Spokane native Josh Scott, 39, credits a G.I. Joe action figure he found at a garage sale with triggering his first childhood nostalgia trip, and soon after, the launching of a vintage toy store here he named Time Bomb.
Scott says the G.I. Joe toy that he discovered in 1992 soon after graduating from Ferris High School intrigued him both because of its size and the memory of playing with the action figure.
"I started going to garage sales, and I found a 12-inch G.I. Joe," he says. "I grew up playing with the 3 3/4-inch G.I. Joe, and I didn't understand why this one was 12 inches. I did my homework, and I learned they were bigger in the 1960s and 1970s."
"That was my first hook," adds Scott, who is the sole employee at the store he operates in a leased 1,200-square-foot space at 711 N. Monroe, just north of downtown. "I started picking up older toys, mostly a lot from the 1950s and 1960s for my personal collection."
The hobby quickly became his vocation. He opened Time Bomb 17 years ago, then at the corner Sprague Avenue and Napa Street, east of downtown. The store has stocked some clothes and vinyl records, but mainly it carries vintage toys Scott has found at yard sales and estate sales.
Scott says he's operated the store at the Monroe Street location for nearly eight years now.
"I'm just trying to make Spokane a little cooler," he adds. "I figured out I could buy all-era toys, and sell them, so I could buy more for my personal collection."
The store's inventory includes older Hot Wheels miniature cars and classic Lincoln Logs sets as well as vintage lunch boxes, action figures, tin toys, steel toy trucks, comic books, and model kits. Other merchandise is tied to popular television shows and movies, such as "Star Wars," "Strawberry Shortcake," and of course, "G.I. Joe."
Some of Time Bomb's items for sale go back to the 1930s, but most of the toys in the store today first fell into children's hands from the 1950s through the 1980s.
"I try not to get into the 1990s," Scott adds.
Most store shelves are crammed full, with some items grouped by decade, others in a hodge-podge fashion, and certain spaces by the type of plaything, including a wall section with larger toy trucks.
Time Bomb's collection recently caught the attention of a Travel Channel television show, called "Toy Hunter." The show features episodes with toy dealer Jordan Hembrough traveling to U.S. cities in search of rare toys.
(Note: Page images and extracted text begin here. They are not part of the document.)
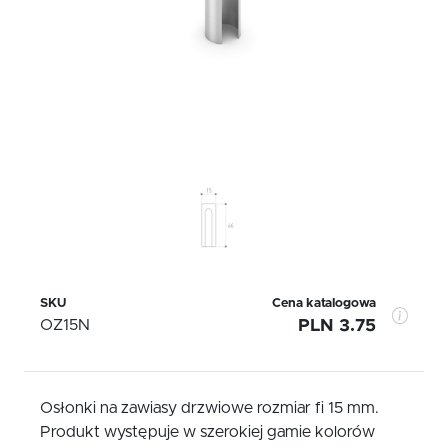
SKU
Cena katalogowa
OZ15N
PLN 3.75
Osłonki na zawiasy drzwiowe rozmiar fi 15 mm.
Produkt występuje w szerokiej gamie kolorów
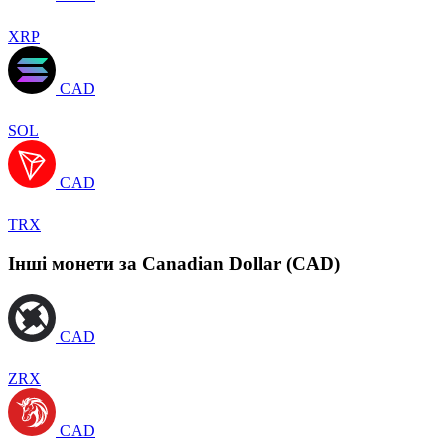
XRP
CAD
SOL
CAD
TRX
Інші монети за Canadian Dollar (CAD)
CAD
ZRX
CAD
In a recent episode, Hembrough finds a Partridge Family lunch box in Time Bomb's store for celebrity collector Danny Bonaduce, who was the red-haired child actor in the early 1970s television show about a family pop-music singing group.
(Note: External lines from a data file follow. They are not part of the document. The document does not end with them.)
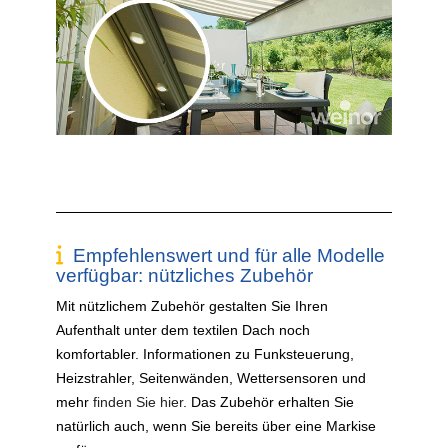
Empfehlenswert und für alle Modelle
verfügbar: nützliches Zubehör
Mit nützlichem Zubehör gestalten Sie Ihren
Aufenthalt unter dem textilen Dach noch
komfortabler. Informationen zu Funksteuerung,
Heizstrahler, Seitenwänden, Wettersensoren und
mehr
finden Sie hier
. Das Zubehör erhalten Sie
natürlich auch, wenn Sie bereits über eine Markise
"'Toy Hunter' came here in March, and I was in an episode that ran in May, where they were finding toys for Danny Bonaduce," Scott says. "He's now a radio DJ in Seattle."
Scott says the majority of Time Bomb's toys are from the 1980s, to appeal to potential buyers from his own generation. When customers ask him about a toy, Scott's face quickly lights up with a childlike smile, and he often describes a little trivia about its history.
"The people who grew up in the 1980s now have decent jobs and are buying back their childhood," he says. "I usually get asked the most for the Transformers robot toys, and I don't have a lot because people held on to them or they were trashed because kids played with them so much."
He says other popular '80s items that Time Bomb carries include a line of toys from the TV show "Masters of the Universe," as well as hand-held electronic games.
"I sell a bunch of them tooPac-Man, Ms. Pac-Man, Galaxian," Scott says.
He says he finds most of Time Bomb's merchandise by going regularly to garage sales, usually on Fridays and Saturdays. "I don't open 'til noon," he says. "It's like a treasure hunt that I have to pay for."
He says he does buy items occasionally from people who come into the store offering to sell toys, but he estimates he receives only about 30 percent of his inventory that way. He offers to pay a portion of a toy's value based on online sources or information printed in a popular toy collecting book.
Prices for the toys stocked in Time Bomb currently range from $5 for a figurine and up to $150 for an older toy cap gun, Scott says. "I also price based on how bad I want to keep an item," he adds.
He admits it's getting harder to find toys from the 1950s and 1960s, but he still scores some of those playthings. Toys from these eras often hold a high price value nationally because they're sought by Baby Boomer collectors who were children then.
"Most of my customers are collectors," Scott says. "During Christmas, you get people coming in to buy for someone who is super hard to buy for."
Scott says his personal toy collection mainly includes Hot Rod toys and "Rat Fink" model kits. He says sales of toys at the store remain steady, and that revenue is up a bit from a year ago.
Meanwhile, he plans to continue treasure hunts in a quest to find those rare collectable items. Among his better finds in recent years, Scott says he once found a Major Matt Mason action figure still in its box at a rummage sale. Elsewhere, he found a space station replica set, also still in the box.
Scott adds, "To be in a box, in the original packaging, is always a plus."